Module 3: Signal Aggregation · 25 min

Designing a Multi-Source Signal Pipeline

// sabak

Turn this lesson into one checked practice output

By the end, you should be able to explain the core idea behind “Designing a Multi-Source Signal Pipeline” in your own words, apply it to one small real or sample task, and identify what still needs human review.

  1. 1

    Learn

    Read the 25-minute lesson without copying an output blindly.

  2. 2

    Try

    Use a small, non-sensitive example that you can inspect line by line.

  3. 3

    Review

    Check facts, fit, and risk; save one improvement note for next time.

A multi-source pipeline should preserve what each source said, when it said it, and how it relates to the contract. It should not collapse repeated reporting into fake independent confirmation or convert weak text into a confident number.

Separate Pipeline Layers

Use immutable stages:

  1. Ingest: collect authorized official/public records and read-only market observations.
  2. Raw store: preserve original payload/content hash, source URL/ID, retrieval time, and terms-compliant metadata.
  3. Normalize: parse dates/timezones, entities, document status, units, and stable identifiers.
  4. Deduplicate/lineage: link copied reports to a common origin and version chain.
  5. Extract: identify claims, support/contradiction, and relevance to resolution.
  6. Review: human approval for decisive claims and ambiguous status.
  7. Aggregate: compute transparent summaries from approved structured rows.
  8. Publish: output a paper-research brief with source IDs, uncertainty, and freshness.

Never let an LLM write directly into the approved evidence table without validation.

Define a Claim Schema

Each claim row needs claim ID, market ID, source ID, original/secondary flag, event time, publication time, retrieval time, timezone, document version, stance (supports/contradicts/neutral), relevance, status (confirmed/unconfirmed/ambiguous), reviewer, and notes.
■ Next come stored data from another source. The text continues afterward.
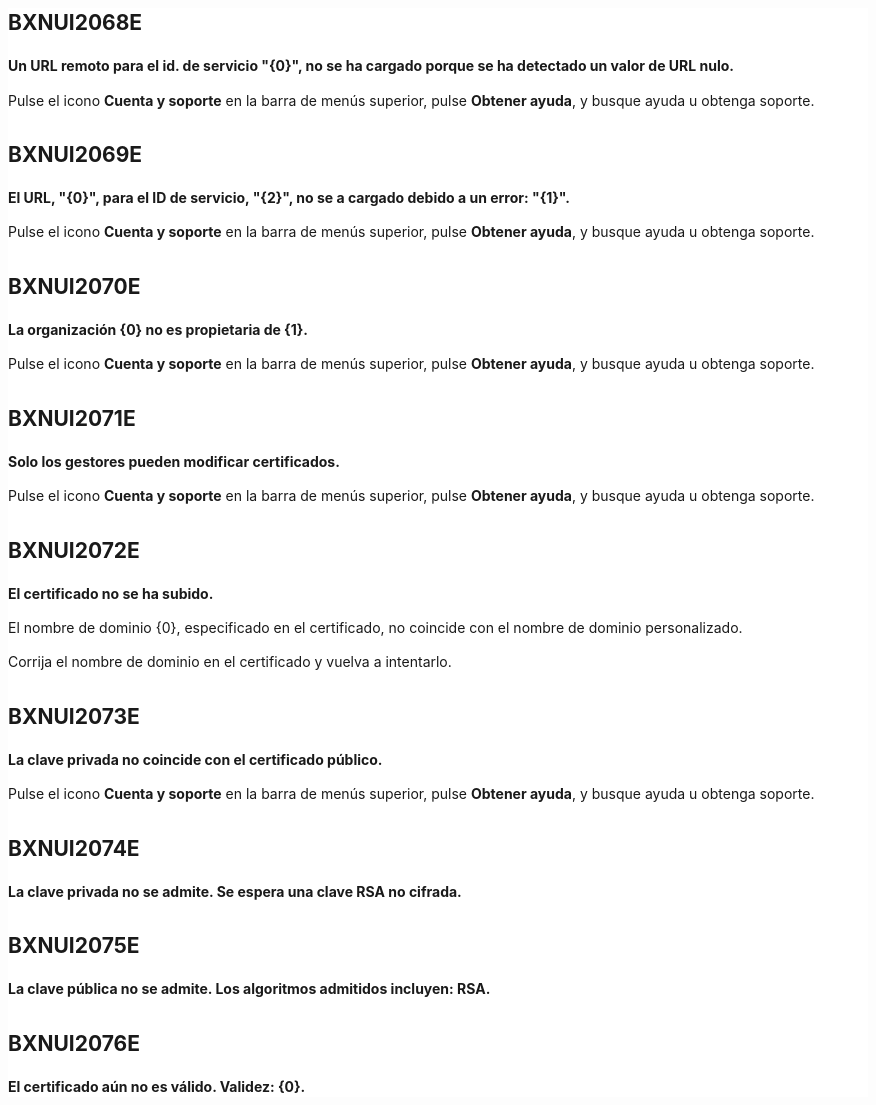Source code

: ## BXNUI2068E
**Un URL remoto para el id. de servicio "{0}", no se ha cargado porque se ha detectado un valor de URL nulo.** 

Pulse el icono **Cuenta y soporte** en la barra de menús superior, pulse **Obtener ayuda**, y busque ayuda u obtenga soporte.
 
## BXNUI2069E
**El URL, "{0}", para el ID de servicio, "{2}", no se a cargado debido a un error: "{1}".** 

Pulse el icono **Cuenta y soporte** en la barra de menús superior, pulse **Obtener ayuda**, y busque ayuda u obtenga soporte.

## BXNUI2070E
**La organización {0} no es propietaria de {1}.**

Pulse el icono **Cuenta y soporte** en la barra de menús superior, pulse **Obtener ayuda**, y busque ayuda u obtenga soporte.

## BXNUI2071E
**Solo los gestores pueden modificar certificados.**

Pulse el icono **Cuenta y soporte** en la barra de menús superior, pulse **Obtener ayuda**, y busque ayuda u obtenga soporte.

## BXNUI2072E
**El certificado no se ha subido.** 

El nombre de dominio {0}, especificado en el certificado, no coincide con el nombre de dominio personalizado. 

Corrija el nombre de dominio en el certificado y vuelva a intentarlo.
 
## BXNUI2073E
**La clave privada no coincide con el certificado público.** 

Pulse el icono **Cuenta y soporte** en la barra de menús superior, pulse **Obtener ayuda**, y busque ayuda u obtenga soporte.

## BXNUI2074E
**La clave privada no se admite. Se espera una clave RSA no cifrada.** 

## BXNUI2075E
**La clave pública no se admite. Los algoritmos admitidos incluyen: RSA.**

## BXNUI2076E
**El certificado aún no es válido. Validez: {0}.**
Keep source quality dimensions separate. “Official” does not guarantee timeliness; “fast” does not guarantee independence. A later correction supersedes a claim but does not erase the historical record.

Handle Independence and Duplication

Create a lineage graph: report B cites report A, which cites one anonymous post. This is one origin, not three signals. Cluster verbatim/near-verbatim content as a review aid, then verify manually. Avoid accusing publishers of copying based only on similarity.

For independent evidence, ask whether sources observed the fact separately, used different primary records, or merely referenced the same announcement.

Build for Failure

Use timeouts, bounded retries/backoff, rate-limit compliance, schema validation, dead-letter review, idempotent ingestion, and freshness alerts. A missing feed must be marked missing; it cannot become a neutral or negative signal. Store parser/runtime versions and tests for sample payloads.

Do not scrape access-controlled or personal data. Minimize stored content and define retention/deletion.

Worked Example

Five headlines report that an agency approved a proposal. Lineage shows all five rely on one wire report, while the official docket says “accepted for review.” The pipeline keeps five documents but one evidence origin and status unconfirmed. When the final order appears, it creates a new primary claim and preserves the prior timeline.

Failure Cases

  • Counting articles rather than independent evidence.
  • Overwriting corrected or superseded documents.
  • Mixing event, publication, and retrieval times.
  • Treating feed failure as no event.
  • Letting AI create source IDs or quotes.
  • Hiding parser errors behind a dashboard score.
  • Collecting more personal/full-text data than needed.

🇵🇰 Pakistan Angle

Official Pakistani sites may publish PDFs, scans, English/Urdu versions, or delayed updates. Preserve original files/hashes where lawful, perform OCR as a derived layer, and require human review for names, dates, and legal status. Do not bypass site protections.

Plan for connectivity outages with idempotent resume and stale markers. Store UTC plus original timezone and display PKT explicitly.

Hands-On Exercise

Design the eight-stage pipeline for one market using ten synthetic/public sources. Produce data dictionary, lineage graph, three parser tests, retry/staleness rules, a five-row approved claim table, and a failure drill. No live-trading fields or credentials may exist.

Completion Rubric

  • Complete: raw/normalized/approved layers, lineage, time semantics, failures, privacy, and reviewer ownership are explicit.
  • Needs revision: sources are combined but independence, corrections, or stale-feed behavior remains weak.
  • Not complete: article count becomes confidence or AI output bypasses evidence review.

Sources

Key takeaway: Preserve source lineage, versions, and failures before aggregation; duplicated headlines are not independent evidence.

Self-check

Before you mark Lesson 3.1 complete

  • Can I explain “Designing a Multi-Source Signal Pipeline” without reading the lesson back word for word?
  • Did I complete the lesson’s practice step on a real or clearly labelled sample task?
  • Did I check the result for invented facts, private data, unsafe actions, and mismatch with the brief?